Он сделал быстрый глоток кофе. Остывший напиток оставлял на языке привкус горечи.

Скажи Аст так, в одном бы демон оказался прав: с шестеркой нужно что-то делать. На грубость Рейна со слугами, на колкие замечания на собраниях Совета закрывали глаза, но он знал: это ненадолго. Ему дали время “прийти в себя”, однако запас был ограничен. Если он не прекратит, Черный дом откроет свои двери вновь, и завет «послушание, смирение, молчание» в голову короля вложат болью и свистом кнутов.

Рейн по привычке бросил взгляд в сторону, ища поддержки, но так никого и не нашел.

Устроенный им маленький цирк был единственной отрадой. Он не знал, что делать: за каждым его шагом следили, а сказанные народу слова могли не возыметь силы – что тогда?

Рейн с силой сжал чашку и посмотрел на Насью. Он чувствовал себя более одиноким, чем в первый день без Аста. Тогда надежда, что за ним придут, еще жила. Когда его повезут во дворец – вот же отличный момент! Или перехватят во время шествия к набережной – тоже хорошо! Но так никто и не пришел – только чертовы Дети Аша, которые пытались сорвать коронацию. Конечно, советники могли обмануть, но кого еще винить в случившемся, Рейн не знал. Это из-за них в давке погибли люди, и еще десятки передрались за фальшивые купюры. Из-за них и из-за него, ведь он был королем без голоса и власти.

Хотя они пришли! Рейн с такой силой потер клеймо, что стало больно.

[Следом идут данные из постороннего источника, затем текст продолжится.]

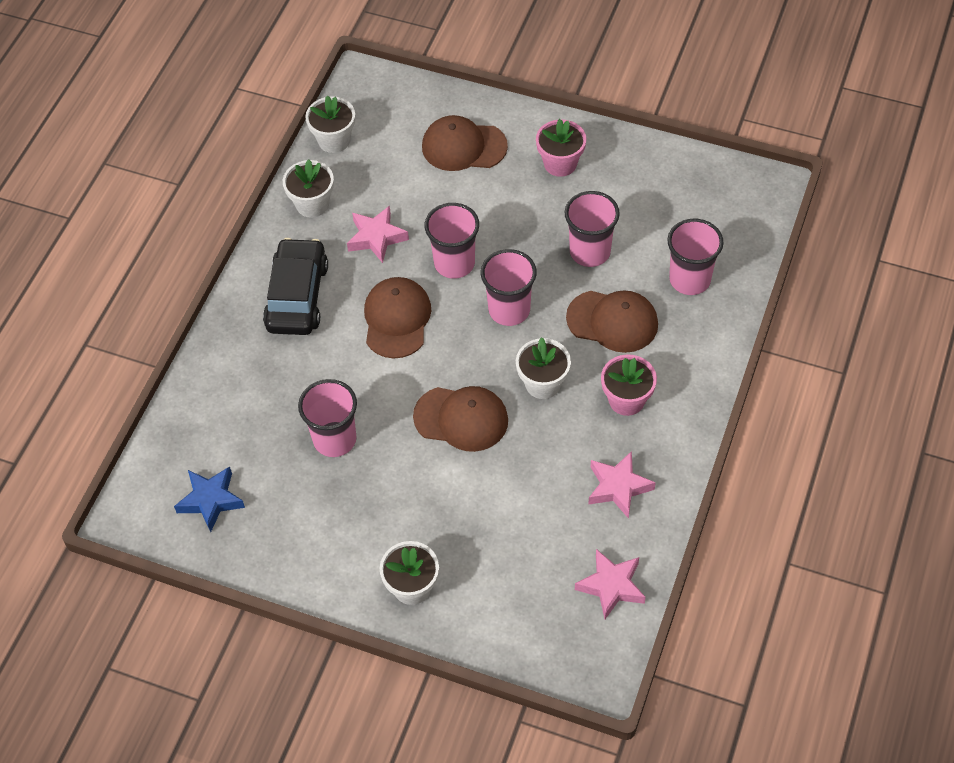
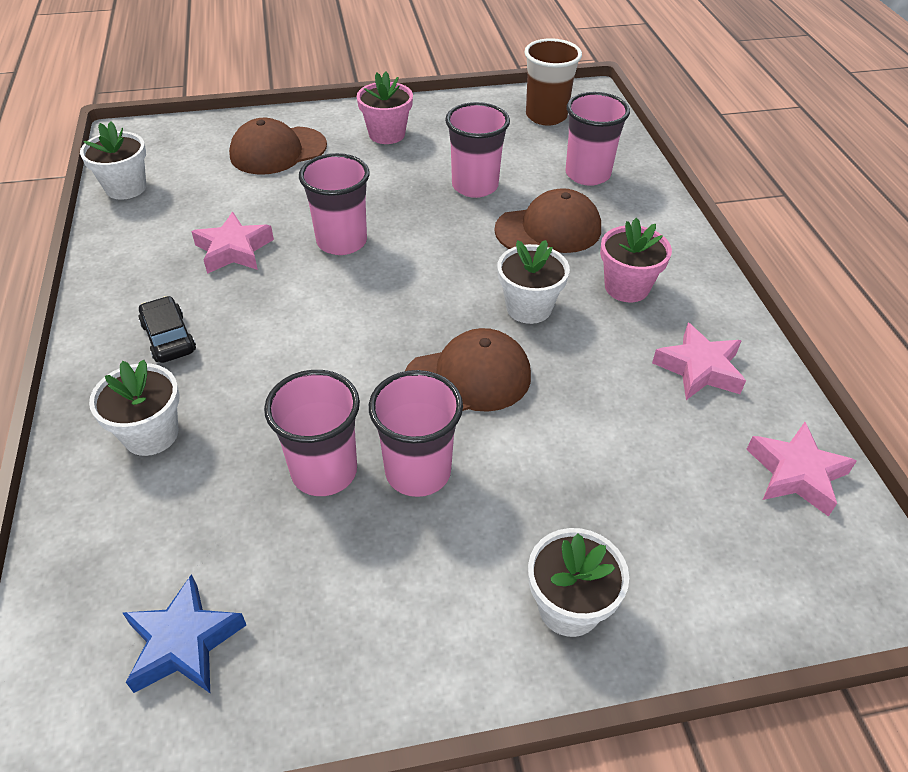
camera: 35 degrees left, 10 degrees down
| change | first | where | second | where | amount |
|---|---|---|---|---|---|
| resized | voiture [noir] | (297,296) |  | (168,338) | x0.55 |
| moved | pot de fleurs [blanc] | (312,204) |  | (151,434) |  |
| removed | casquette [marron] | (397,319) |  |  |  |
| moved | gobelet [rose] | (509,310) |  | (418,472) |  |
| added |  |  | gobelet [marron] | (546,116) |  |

Он видел их: вернее, видел Адайн. Во время коронации она сидела рядом с Деритом, вся такая важная и гордая, улыбалась ему, говорила с ним. Ей понравилась роль дочери великого рода. Лучше жизни бродяжки с Восьмой, конечно!

Ну и черт с ними.

– … Годовщина.

– Что? – холодно переспросил Рейн.

Насья сегодня говорила тише и без всякого задора, а стояла она, опустив плечи. По глазам было видно: не спала всю ночь, может, даже плакала.

– Мадс умер год назад. – Насья понурила голову. – В свой день рождения. Тогда я сидела со своим мальчиком и резала ему именинный пирог, а сегодня…

– Надо же, – протянул Рейн. – У меня тоже годовщина. Уже восьмой день, как во время коронации погибли люди. И восемнадцатый, как я лишился единственного, кто всегда был рядом, – Рейн ахнул и всплеснул руками. – Ой, обсчитался, это не круглые даты. Но я тебя понимаю: время ведь ни черта не лечит, только добавляет новой боли, которая перекрывает старую. Верно?

Вздрогнув всем телом, Насья схватилась за спинку стула. Она смотрела, точно видела перед собой самого Аша. Рейн улыбнулся ей:

– Пирог вкусный, а вот кофе всегда должен быть горячим, ясно?

Он вышел из столовой. Охрана тут же шагнула следом.

***

Черно-белые башни Центральной церкви поднимались выше остальных церквей, но она выглядела беднее их. В ней не было ярких мозаик и росписей, как в Северной, или монументальных статуй Яра и Арейна, как в Восточной, или огромных садов, которыми славились Западная и Южная. Наверное, это была та церковь, как ее задумывали Яр и Арейн: аскетизм да строгость, где атмосфера важнее убранства. Удивительно, что церковники не извратили ее на свой любимый вычурно-богатый лад.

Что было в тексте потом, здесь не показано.